Posted by Aether
I'm not going to get into the rest of the discussion, but this isn't true at all. A person doesn't need to actually practice something themselves in order to be an expert in it. Also, practicing something doesn't make you an expert on the subject. There are a lot of fighters with little to no regard for strategy, and there are a lot of analysts who don't fight but are incredibly knowledgeable about the technical and strategic aspects of the sport.
Studying something doesn't require participation in that thing. You can become an expert by observing closely an understanding why certain tactics are and are not effective. You don't necessarily need to put it into practice yourself in order to understand it.

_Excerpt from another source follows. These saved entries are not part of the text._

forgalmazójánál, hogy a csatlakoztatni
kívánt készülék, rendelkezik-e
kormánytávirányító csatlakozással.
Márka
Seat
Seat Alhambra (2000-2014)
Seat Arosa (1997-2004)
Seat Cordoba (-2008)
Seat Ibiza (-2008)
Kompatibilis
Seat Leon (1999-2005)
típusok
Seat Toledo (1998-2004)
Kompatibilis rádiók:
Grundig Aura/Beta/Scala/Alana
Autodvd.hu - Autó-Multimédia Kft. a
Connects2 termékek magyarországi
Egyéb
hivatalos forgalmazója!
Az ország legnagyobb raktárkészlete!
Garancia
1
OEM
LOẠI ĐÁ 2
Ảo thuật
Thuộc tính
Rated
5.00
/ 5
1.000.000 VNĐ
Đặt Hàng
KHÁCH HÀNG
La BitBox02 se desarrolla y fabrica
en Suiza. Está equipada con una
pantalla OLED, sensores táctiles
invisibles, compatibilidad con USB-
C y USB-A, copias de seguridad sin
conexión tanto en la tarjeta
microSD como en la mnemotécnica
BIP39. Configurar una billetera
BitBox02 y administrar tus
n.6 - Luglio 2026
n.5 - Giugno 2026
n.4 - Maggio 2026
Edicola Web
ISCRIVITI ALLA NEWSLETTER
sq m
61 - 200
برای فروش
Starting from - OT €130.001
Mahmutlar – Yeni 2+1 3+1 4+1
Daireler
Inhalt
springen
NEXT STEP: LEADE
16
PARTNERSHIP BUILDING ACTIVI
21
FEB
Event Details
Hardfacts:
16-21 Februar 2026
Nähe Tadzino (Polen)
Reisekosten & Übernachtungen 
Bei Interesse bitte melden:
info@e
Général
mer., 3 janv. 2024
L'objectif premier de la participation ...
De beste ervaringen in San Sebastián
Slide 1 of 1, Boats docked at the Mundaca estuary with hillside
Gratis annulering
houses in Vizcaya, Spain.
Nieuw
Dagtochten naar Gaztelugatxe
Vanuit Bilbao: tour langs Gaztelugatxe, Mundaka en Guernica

Personally I started training long after I started watching, and I think that I learned the vast majority of what I know long before I started training. Understanding and doing are different things.
First of all, I still stand by my comments.
As for the quotations above, no I disagree. To truly understand what works and what doesn't you have to practice it. If you seriously learned more prior to training then you might want to consider changing schools/teachers because in my 14 years of martial arts experience, I have never witnessed someone that knew more prior to their actual training. Saying something works because one reads it in a BJ Penn book (or something) is not the same as understanding why it works because you've tried it while the other guy was trying to hit you in the face and it either worked or didn't work. But that is beside the point I made.
The point I made was that Eddie was flat out wrong about the sport changing with respect to what "works". I never disagreed with what he said about the effectiveness of passing guard. That's how I would choose to fight. However, it doesn't mean that guys are not winning fights by not passing guard, nor does it mean that the game has changed in that respect.
I thought it was funny that he also mentioned rubber guard because the vast majority of guys that (try to) utilize rubber guard in MMA (the fights that I have seen) usually only accomplish one thing, and that is holding the guy in your guard.
I wish I had the time to watch the last 20 UFCs and count how many times rubber guard was used, how many times it was used properly/successfully vs. how many times a guy either won or advanced his position from striking within the guard. I am confident that the numbers are not even close to what Bravo was saying/thinking.
What bothered me about it was that he was insinuating that his style has significantly evolved MMA (or something to that angle). MMA has certainly evolved to incorporate different guards, rather than the classic closed guard, if Bravo said that, then I would agree with him, striking from the guard has been, is and will be a big part of the game. Unless there is a rule change, I am confident it will stay the same.
All this article was was a huge advert for his style of JJ. What the heck is he saying that JJ is the only aspect of MMA where you get exposed? Give me a break. The comments he made about Hughes just about had me dry heaving.